Kastner estimates that the cost of events is roughly 30% higher than in 2019, but marketing budgets that have remained flat for years. “We’re essentially asked to do more with less,” she said.

A high staff turnover rate compounds this issue, with employers struggling to retain employees with higher wages.

A recent Cvent report indicated that event budgets are up in Europe. However, it was not clear whether increased budgets were enough to match rising costs. The same report indicated that cost inflation remains the biggest challenge for planners in the region.

Ghosts of the 2008 Financial Crisis

The events industry has been negatively impacted in other ways when the economy has tanked in the past. When events came under scrutiny amid the 2008 financial crisis, many saw them as a superfluous waste of money. 

The ire spurred by events is especially high when held by a company opting for layoffs to offset fiscal shortfalls – such as those that have taken place over the past two years. Kastner points to the ridicule that befell the global insurance organization AIG for hosting incentive trips after receiving a federal bailout.  

“Companies need to talk about driving business incomes for outcomes from hosting events, Kastner said. “Whether it’s internal events or external events, the targeted outcome and benefits provided need to be identified.” 

The industry continues to make a case for the value of meetings. An industry forecast published by American Express Global Business Travel highlighted the value of meeting in person to garner better collaboration with partners while facilitating greater innovation.

“The power of events is crystal clear,” she said. “There is no better way to build a connection between a customer and brand than bringing them to an event as well as delivering them value.”

Reversing the Negative Sentiment

According to economists Ryan Cummings and Neale Mahoney, low consumer attitudes won’t last forever. Their latest report estimates that negative consumer sentiment decays by 50% every year. It is up 40% since June 2022, when consumer sentiment reached an all-time low score of 50.

The report concludes that impacted sentiment only lasts as long as it takes for consumers to acclimate to new prices. The current index reflects the poor perception most consumers have of the economy. 

How Events Can Help

Companies with the budget to host events can make a much-needed positive impact on the morale of their employees by doing so, according to Kastner. 

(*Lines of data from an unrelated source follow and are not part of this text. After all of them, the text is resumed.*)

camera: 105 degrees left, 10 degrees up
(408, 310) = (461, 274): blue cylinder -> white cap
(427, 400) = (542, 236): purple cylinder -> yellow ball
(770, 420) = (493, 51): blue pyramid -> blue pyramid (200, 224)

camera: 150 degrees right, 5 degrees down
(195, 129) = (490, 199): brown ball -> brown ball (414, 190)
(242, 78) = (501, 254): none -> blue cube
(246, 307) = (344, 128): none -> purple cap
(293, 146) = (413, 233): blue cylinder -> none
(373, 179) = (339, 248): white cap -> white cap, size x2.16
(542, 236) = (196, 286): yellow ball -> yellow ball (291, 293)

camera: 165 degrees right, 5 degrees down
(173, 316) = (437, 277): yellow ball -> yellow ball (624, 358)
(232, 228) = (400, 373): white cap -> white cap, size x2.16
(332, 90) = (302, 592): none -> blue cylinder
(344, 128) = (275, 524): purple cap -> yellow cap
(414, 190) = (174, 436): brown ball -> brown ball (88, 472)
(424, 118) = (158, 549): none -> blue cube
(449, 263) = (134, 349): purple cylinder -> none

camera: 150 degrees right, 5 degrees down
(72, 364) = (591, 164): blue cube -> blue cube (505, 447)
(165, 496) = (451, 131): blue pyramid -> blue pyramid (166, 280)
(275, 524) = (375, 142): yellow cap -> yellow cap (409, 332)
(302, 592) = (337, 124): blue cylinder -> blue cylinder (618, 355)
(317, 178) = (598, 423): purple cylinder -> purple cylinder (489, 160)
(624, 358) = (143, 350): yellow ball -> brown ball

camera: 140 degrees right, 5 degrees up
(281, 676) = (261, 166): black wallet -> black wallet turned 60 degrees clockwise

“The ability for a human connection and ability to belong – I think that can make an incredible difference in the way an employee feels about themselves and the organization they work for,” she said. Additional perks involved with meetings can also go a long way in reversing negative sentiment. 

“Events can provide an escape,” Kastner said. The relatively new trend of bleisure travel is one example of a means that allows attendees to focus on business-related activities while having the opportunity to unwind. Kastner also noted that this form of incentive travel often creates the opportunity for employees to bring their families along on the trip. 

While inflation and rising costs have hampered the events industry of late, Kastner says she believes the industry is on the road to recovery. “The sentiment within the events industry is a new sense of optimism.”